I saw the following identities being used for my Complex Variables class:
$e^{x} = 1 + x + O(x)^{2}$
$\cos(y+y') - \cos(y) = -(\sin(y))y' + O(y')^2$
$\sin(y+y') - \sin(y) = i(\cos(y))y' + O(y')^2$
Where $i$ denotes the imaginary unit. I'm not sure how the big-$O$ notation would work in these particular cases. What would it mean in this case, and how would one derive the above properties?

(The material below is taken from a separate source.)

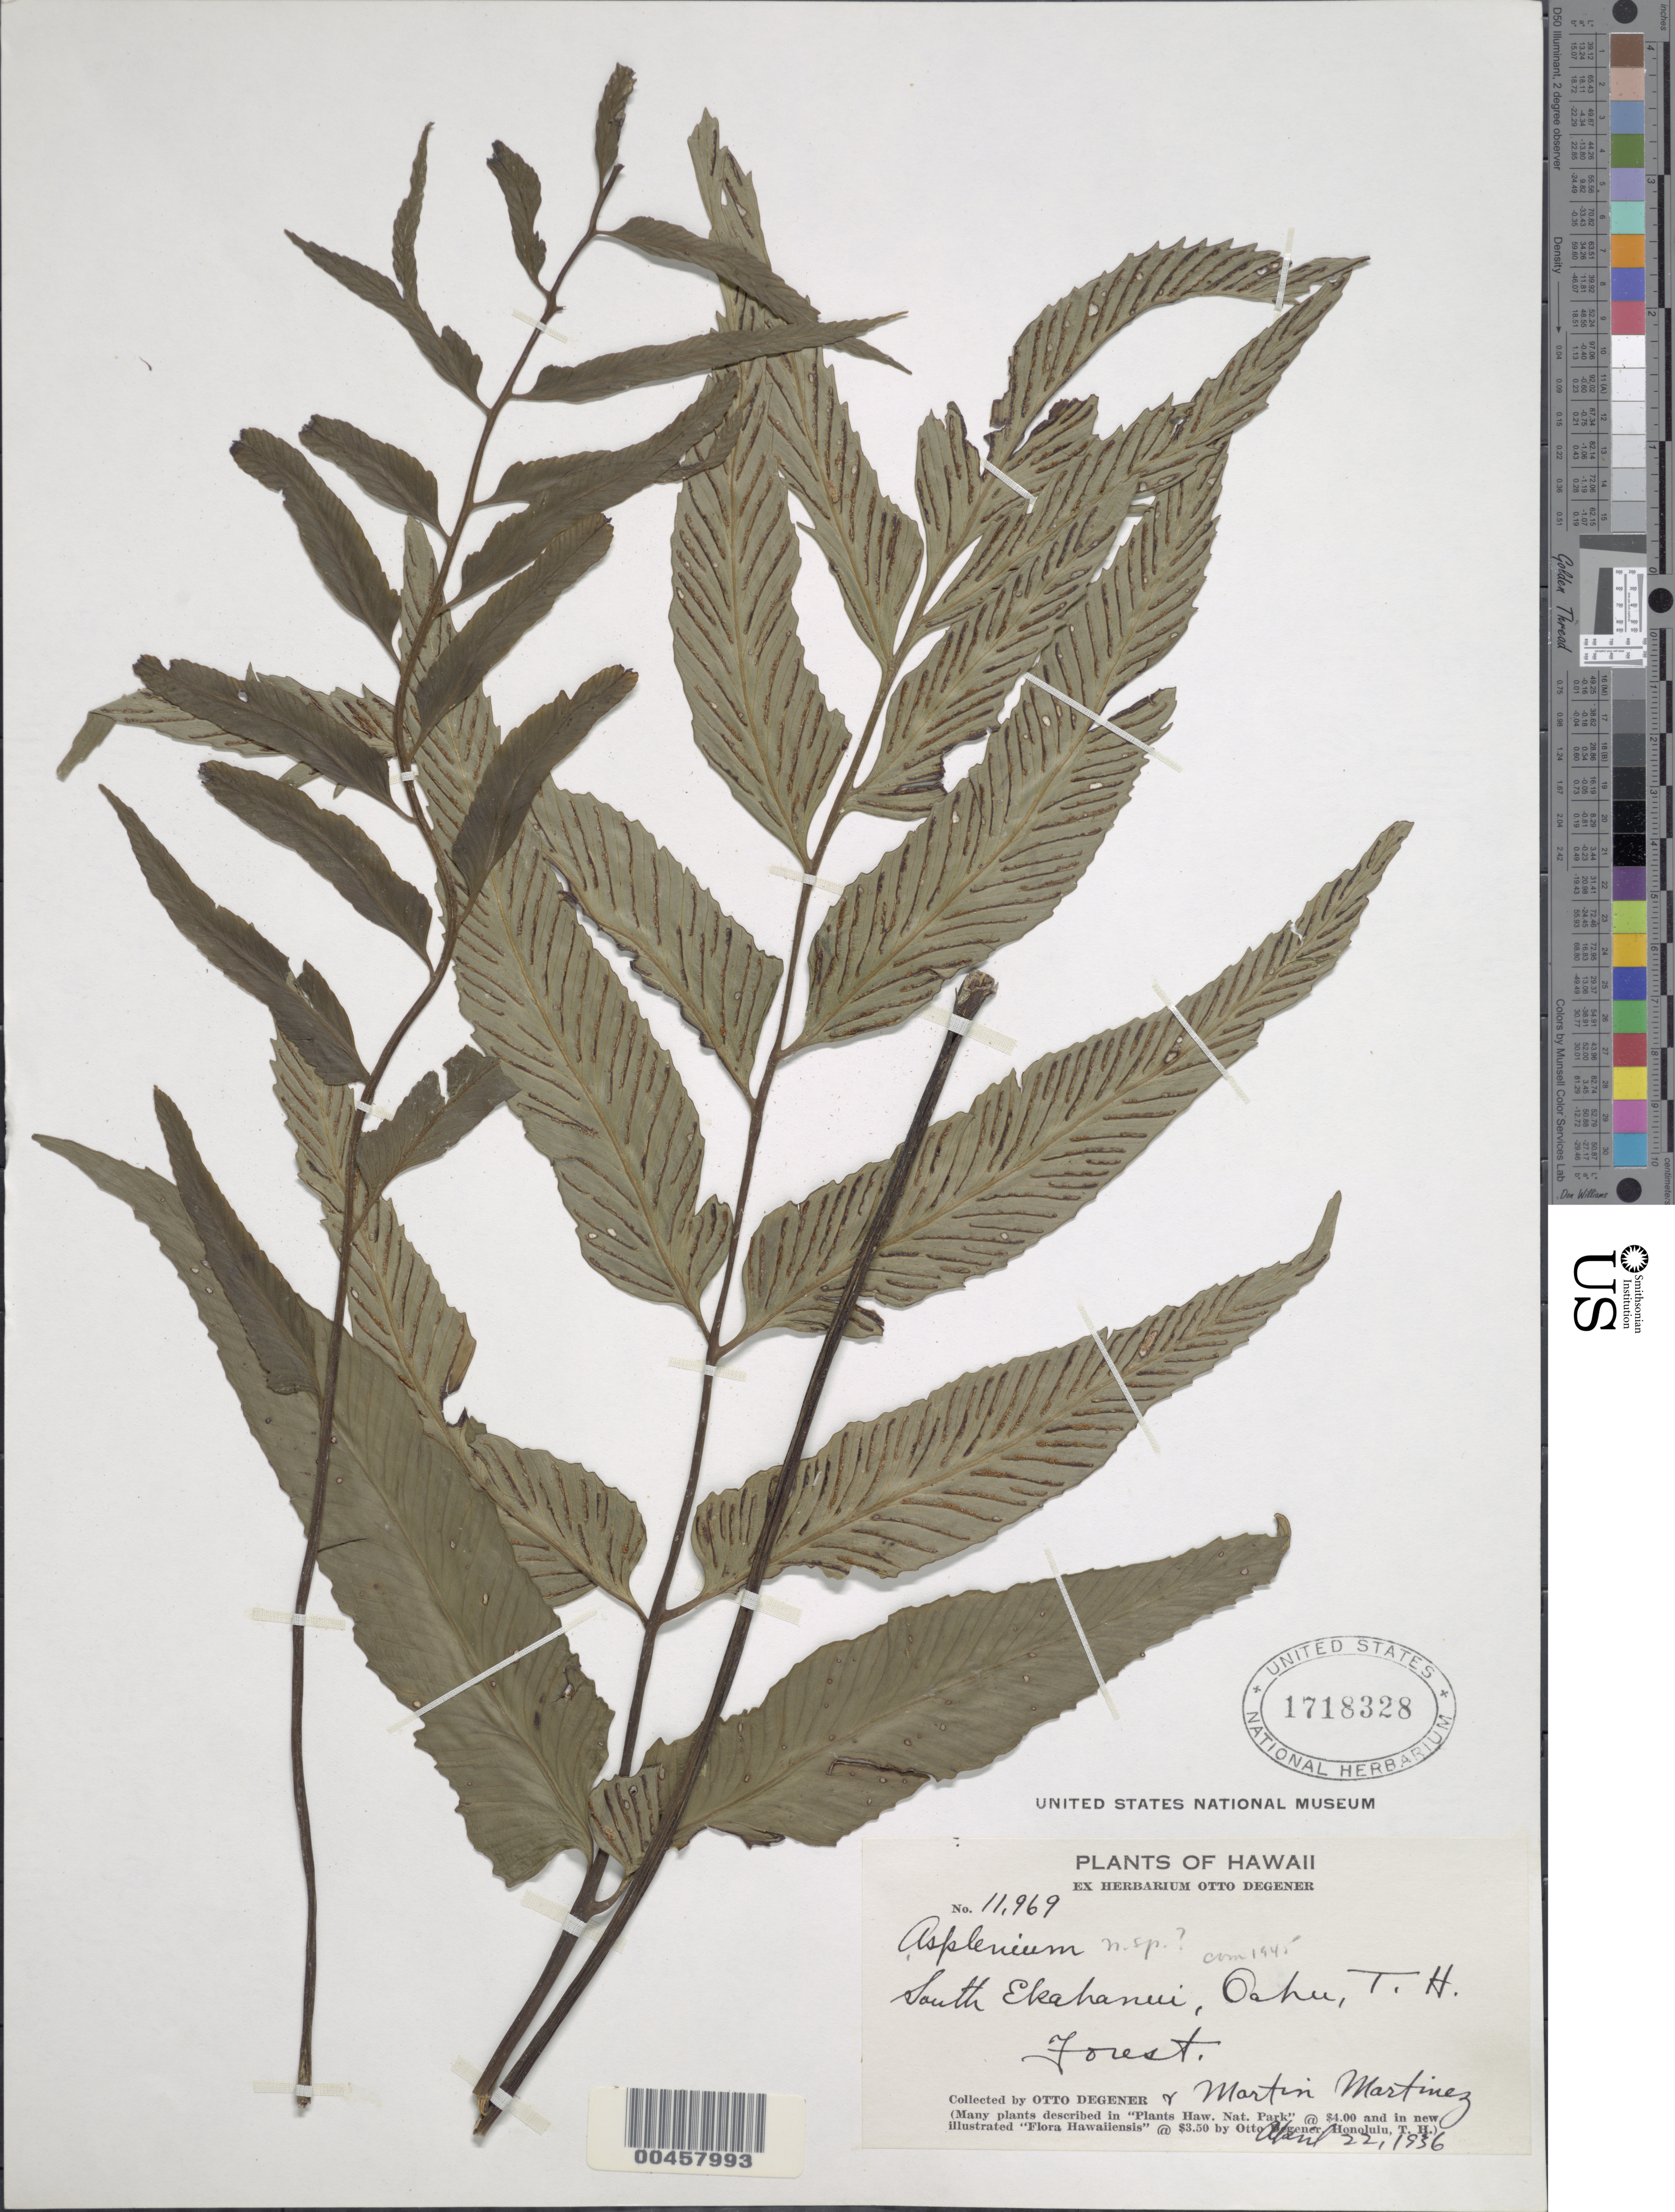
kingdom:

I'm not sure where to start.
Thanks for the help!
For the first one, for small $x$, $e^x =\sum_{n=0}^{\infty} \frac{x^n}{n!} =1+x+\sum_{n=2}^{\infty} \frac{x^n}{n!} $, so
$\begin{array}\\ |e^x-1-x| &=|\sum_{n=2}^{\infty} \frac{x^n}{n!}|\\ &\le\sum_{n=2}^{\infty} |\frac{x^n}{n!}|\\ &=|x^2|\sum_{n=2}^{\infty} |\frac{x^{n-2}}{n!}|\\ &=|x^2|\sum_{n=0}^{\infty} |\frac{x^{n}}{(n+2)n!}|\\ \end{array} $
If $|x| \le \frac12$, $\sum_{n=0}^{\infty} |\frac{x^{n}}{(n+2)n!}| \le \sum_{n=0}^{\infty} |\frac{1}{2^n(n+2)n!}| < \sum_{n=0}^{\infty} |\frac{1}{2^n}| =1 $, so $|e^x-1-x| \le |x^2| = O(x^2) $.
Note that almost exactly the same argument will show that, for any $m > 0$, as $x \to 0$, $e^x =\sum_{n=0}^{m} \frac{x^n}{n!}+O(x^{m+1}) $.